Input for this task:
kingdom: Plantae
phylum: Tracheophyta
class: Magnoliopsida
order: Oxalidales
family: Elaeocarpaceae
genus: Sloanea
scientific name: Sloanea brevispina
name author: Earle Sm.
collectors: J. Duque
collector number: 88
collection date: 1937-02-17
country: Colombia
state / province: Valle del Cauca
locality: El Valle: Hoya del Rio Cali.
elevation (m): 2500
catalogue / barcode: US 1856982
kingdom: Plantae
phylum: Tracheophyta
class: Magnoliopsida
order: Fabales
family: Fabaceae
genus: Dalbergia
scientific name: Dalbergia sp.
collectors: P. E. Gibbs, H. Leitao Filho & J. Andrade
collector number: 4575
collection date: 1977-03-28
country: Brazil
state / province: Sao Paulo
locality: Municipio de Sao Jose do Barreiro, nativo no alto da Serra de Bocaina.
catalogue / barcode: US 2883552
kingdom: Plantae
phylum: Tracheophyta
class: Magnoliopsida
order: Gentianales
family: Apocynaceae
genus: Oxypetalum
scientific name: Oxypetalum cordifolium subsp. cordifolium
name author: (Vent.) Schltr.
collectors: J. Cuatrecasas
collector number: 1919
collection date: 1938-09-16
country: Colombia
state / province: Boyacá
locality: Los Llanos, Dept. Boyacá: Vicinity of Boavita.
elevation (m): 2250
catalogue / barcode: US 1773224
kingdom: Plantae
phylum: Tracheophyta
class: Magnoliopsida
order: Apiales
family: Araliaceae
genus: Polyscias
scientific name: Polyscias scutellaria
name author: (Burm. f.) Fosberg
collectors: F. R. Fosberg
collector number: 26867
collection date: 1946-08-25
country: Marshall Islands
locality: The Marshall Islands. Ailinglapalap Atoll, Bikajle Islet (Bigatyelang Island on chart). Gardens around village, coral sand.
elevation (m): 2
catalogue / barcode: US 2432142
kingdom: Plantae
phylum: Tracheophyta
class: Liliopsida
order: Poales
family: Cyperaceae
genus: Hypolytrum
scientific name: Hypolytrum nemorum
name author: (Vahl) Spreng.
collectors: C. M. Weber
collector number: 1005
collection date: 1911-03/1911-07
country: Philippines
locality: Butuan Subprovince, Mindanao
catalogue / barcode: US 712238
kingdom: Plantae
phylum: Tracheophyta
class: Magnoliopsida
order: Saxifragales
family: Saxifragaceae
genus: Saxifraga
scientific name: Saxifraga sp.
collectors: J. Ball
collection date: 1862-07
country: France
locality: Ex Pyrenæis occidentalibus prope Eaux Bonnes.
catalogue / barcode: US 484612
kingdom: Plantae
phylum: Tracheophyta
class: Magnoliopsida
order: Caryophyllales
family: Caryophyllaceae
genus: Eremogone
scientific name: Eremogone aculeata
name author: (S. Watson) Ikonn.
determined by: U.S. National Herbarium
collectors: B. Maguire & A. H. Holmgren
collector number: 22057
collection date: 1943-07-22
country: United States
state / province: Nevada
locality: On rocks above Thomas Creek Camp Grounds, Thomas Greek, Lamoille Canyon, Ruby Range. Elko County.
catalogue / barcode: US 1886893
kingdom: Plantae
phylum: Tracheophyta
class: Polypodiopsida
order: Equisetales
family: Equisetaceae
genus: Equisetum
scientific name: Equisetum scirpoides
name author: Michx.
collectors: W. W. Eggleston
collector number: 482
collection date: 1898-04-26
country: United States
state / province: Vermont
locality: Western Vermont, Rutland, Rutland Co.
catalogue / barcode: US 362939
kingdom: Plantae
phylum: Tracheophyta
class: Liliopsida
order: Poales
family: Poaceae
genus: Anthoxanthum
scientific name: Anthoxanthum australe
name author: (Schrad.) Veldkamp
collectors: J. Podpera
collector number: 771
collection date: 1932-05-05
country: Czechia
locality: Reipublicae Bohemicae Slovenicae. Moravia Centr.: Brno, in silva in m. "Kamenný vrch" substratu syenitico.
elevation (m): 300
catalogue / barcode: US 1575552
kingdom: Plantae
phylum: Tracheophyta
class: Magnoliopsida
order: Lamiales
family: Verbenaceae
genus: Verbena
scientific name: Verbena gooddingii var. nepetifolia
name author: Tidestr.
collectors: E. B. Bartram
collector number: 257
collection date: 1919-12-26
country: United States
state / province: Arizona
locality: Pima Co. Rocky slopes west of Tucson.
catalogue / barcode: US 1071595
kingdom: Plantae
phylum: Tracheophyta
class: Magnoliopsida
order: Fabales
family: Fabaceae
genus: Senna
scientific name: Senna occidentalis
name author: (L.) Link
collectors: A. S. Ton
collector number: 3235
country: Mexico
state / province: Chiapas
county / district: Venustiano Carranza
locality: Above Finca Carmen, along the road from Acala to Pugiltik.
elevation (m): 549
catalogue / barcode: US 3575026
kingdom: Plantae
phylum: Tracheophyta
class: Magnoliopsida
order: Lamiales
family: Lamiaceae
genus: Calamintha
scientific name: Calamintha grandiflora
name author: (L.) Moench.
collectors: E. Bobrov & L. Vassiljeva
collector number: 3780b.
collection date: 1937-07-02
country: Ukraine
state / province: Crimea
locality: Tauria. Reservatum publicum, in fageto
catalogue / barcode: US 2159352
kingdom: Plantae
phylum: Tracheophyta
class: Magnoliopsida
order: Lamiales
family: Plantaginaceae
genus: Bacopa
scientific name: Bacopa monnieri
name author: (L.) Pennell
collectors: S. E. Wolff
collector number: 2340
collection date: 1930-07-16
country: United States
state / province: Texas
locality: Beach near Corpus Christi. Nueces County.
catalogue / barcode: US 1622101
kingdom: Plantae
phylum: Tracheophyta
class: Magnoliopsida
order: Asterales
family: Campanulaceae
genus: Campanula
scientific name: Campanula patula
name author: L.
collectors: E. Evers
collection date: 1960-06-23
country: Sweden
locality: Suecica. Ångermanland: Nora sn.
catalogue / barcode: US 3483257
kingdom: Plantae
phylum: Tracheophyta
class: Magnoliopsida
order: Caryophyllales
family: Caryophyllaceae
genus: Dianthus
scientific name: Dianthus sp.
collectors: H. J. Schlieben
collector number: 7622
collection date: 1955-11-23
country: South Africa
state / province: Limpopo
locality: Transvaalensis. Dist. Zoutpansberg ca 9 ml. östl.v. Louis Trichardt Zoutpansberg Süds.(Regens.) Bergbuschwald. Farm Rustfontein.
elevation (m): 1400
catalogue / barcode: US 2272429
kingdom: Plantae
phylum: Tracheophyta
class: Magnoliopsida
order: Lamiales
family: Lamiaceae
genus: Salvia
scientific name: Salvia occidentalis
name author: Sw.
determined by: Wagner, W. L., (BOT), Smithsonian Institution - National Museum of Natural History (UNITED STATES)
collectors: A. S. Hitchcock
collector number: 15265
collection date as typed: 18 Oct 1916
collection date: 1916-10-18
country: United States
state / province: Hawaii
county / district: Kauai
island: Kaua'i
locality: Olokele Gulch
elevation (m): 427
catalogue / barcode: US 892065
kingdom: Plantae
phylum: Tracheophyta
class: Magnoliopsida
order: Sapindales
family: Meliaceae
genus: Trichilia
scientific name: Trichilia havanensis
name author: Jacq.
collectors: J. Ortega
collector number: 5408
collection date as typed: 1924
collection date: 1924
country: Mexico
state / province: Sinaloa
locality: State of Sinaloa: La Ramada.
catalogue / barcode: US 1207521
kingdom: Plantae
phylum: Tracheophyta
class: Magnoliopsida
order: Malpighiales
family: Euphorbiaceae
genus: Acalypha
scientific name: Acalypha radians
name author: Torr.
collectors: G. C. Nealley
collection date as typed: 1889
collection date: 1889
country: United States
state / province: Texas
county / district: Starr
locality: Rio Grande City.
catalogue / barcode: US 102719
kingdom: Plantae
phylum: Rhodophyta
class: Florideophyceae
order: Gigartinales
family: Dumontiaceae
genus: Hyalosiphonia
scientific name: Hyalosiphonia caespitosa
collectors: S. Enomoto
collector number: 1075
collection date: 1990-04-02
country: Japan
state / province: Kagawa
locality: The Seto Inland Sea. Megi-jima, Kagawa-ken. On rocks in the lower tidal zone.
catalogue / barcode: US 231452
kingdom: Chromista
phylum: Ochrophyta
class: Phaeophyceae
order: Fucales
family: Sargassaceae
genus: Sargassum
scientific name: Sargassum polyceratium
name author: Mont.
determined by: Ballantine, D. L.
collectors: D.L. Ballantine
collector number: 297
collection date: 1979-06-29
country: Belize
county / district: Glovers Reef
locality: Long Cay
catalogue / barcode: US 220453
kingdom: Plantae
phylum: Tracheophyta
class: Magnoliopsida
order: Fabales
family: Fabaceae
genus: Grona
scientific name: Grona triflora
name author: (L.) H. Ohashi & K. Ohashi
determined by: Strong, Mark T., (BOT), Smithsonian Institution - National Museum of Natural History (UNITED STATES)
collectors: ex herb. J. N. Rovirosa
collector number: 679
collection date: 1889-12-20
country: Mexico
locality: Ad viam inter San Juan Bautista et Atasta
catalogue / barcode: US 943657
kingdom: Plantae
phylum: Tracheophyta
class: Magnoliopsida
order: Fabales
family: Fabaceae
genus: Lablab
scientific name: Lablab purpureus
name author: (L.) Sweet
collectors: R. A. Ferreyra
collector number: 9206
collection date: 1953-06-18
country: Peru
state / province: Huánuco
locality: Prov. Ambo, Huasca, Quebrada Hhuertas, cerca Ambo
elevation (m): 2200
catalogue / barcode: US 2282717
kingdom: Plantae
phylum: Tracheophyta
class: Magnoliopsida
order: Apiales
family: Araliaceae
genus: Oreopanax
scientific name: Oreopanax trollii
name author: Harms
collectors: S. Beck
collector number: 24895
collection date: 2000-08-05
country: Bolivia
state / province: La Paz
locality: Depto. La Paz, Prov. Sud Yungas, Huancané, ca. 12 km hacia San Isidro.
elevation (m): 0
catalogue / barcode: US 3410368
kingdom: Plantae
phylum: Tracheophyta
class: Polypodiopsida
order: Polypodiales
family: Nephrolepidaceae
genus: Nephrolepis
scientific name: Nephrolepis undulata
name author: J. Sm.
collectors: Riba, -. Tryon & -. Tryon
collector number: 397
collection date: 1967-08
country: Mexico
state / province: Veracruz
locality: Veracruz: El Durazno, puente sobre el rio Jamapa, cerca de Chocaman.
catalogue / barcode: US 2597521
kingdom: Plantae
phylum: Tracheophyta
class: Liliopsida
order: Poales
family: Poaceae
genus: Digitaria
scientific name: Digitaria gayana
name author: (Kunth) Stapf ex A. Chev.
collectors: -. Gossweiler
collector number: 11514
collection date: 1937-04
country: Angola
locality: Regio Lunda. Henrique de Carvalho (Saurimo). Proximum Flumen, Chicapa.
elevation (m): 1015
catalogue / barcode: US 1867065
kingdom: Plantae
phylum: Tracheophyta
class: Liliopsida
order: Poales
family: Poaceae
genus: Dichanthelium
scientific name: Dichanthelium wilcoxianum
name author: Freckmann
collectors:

Stated problem: Reproduce, word for word, the lines of the records starting at the line containing "genus: Nephrolepis" and ending at the line containing "state / province: Veracruz", both included.

Completed task:
genus: Nephrolepis
scientific name: Nephrolepis undulata
name author: J. Sm.
collectors: Riba, -. Tryon & -. Tryon
collector number: 397
collection date: 1967-08
country: Mexico
state / province: Veracruz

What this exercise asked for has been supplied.